***** AVAILABLE RECORDS *****

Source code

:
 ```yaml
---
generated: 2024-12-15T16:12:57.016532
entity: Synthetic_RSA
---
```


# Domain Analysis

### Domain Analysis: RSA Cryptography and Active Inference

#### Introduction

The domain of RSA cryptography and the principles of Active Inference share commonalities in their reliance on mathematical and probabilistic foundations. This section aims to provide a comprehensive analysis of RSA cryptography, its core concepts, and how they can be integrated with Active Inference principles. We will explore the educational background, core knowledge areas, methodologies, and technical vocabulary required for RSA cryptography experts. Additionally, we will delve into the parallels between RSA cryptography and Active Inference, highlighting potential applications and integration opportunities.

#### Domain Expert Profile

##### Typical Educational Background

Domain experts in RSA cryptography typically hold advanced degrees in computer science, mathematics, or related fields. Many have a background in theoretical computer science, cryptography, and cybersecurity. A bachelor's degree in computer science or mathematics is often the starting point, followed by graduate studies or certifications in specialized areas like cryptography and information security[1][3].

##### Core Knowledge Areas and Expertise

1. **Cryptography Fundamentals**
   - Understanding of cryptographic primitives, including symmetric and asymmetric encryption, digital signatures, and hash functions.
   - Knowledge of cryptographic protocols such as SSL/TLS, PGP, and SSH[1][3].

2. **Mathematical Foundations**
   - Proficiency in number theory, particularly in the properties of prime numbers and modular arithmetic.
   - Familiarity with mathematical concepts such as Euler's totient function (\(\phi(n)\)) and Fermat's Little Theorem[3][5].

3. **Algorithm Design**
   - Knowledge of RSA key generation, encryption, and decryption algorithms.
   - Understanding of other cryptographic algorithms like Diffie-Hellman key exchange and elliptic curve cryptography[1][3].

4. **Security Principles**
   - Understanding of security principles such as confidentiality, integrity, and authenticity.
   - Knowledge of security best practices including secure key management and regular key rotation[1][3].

*****

WHAT YOU SHOULD DO
Set down each entry again, unchanged.

EXERCISE ANSWER
Source code

:
 ```yaml
---
generated: 2024-12-15T16:12:57.016532
entity: Synthetic_RSA
---
```


# Domain Analysis

### Domain Analysis: RSA Cryptography and Active Inference

#### Introduction

The domain of RSA cryptography and the principles of Active Inference share commonalities in their reliance on mathematical and probabilistic foundations. This section aims to provide a comprehensive analysis of RSA cryptography, its core concepts, and how they can be integrated with Active Inference principles. We will explore the educational background, core knowledge areas, methodologies, and technical vocabulary required for RSA cryptography experts. Additionally, we will delve into the parallels between RSA cryptography and Active Inference, highlighting potential applications and integration opportunities.

#### Domain Expert Profile

##### Typical Educational Background

Domain experts in RSA cryptography typically hold advanced degrees in computer science, mathematics, or related fields. Many have a background in theoretical computer science, cryptography, and cybersecurity. A bachelor's degree in computer science or mathematics is often the starting point, followed by graduate studies or certifications in specialized areas like cryptography and information security[1][3].

##### Core Knowledge Areas and Expertise

1. **Cryptography Fundamentals**
   - Understanding of cryptographic primitives, including symmetric and asymmetric encryption, digital signatures, and hash functions.
   - Knowledge of cryptographic protocols such as SSL/TLS, PGP, and SSH[1][3].

2. **Mathematical Foundations**
   - Proficiency in number theory, particularly in the properties of prime numbers and modular arithmetic.
   - Familiarity with mathematical concepts such as Euler's totient function (\(\phi(n)\)) and Fermat's Little Theorem[3][5].

3. **Algorithm Design**
   - Knowledge of RSA key generation, encryption, and decryption algorithms.
   - Understanding of other cryptographic algorithms like Diffie-Hellman key exchange and elliptic curve cryptography[1][3].

4. **Security Principles**
   - Understanding of security principles such as confidentiality, integrity, and authenticity.
   - Knowledge of security best practices including secure key management and regular key rotation[1][3].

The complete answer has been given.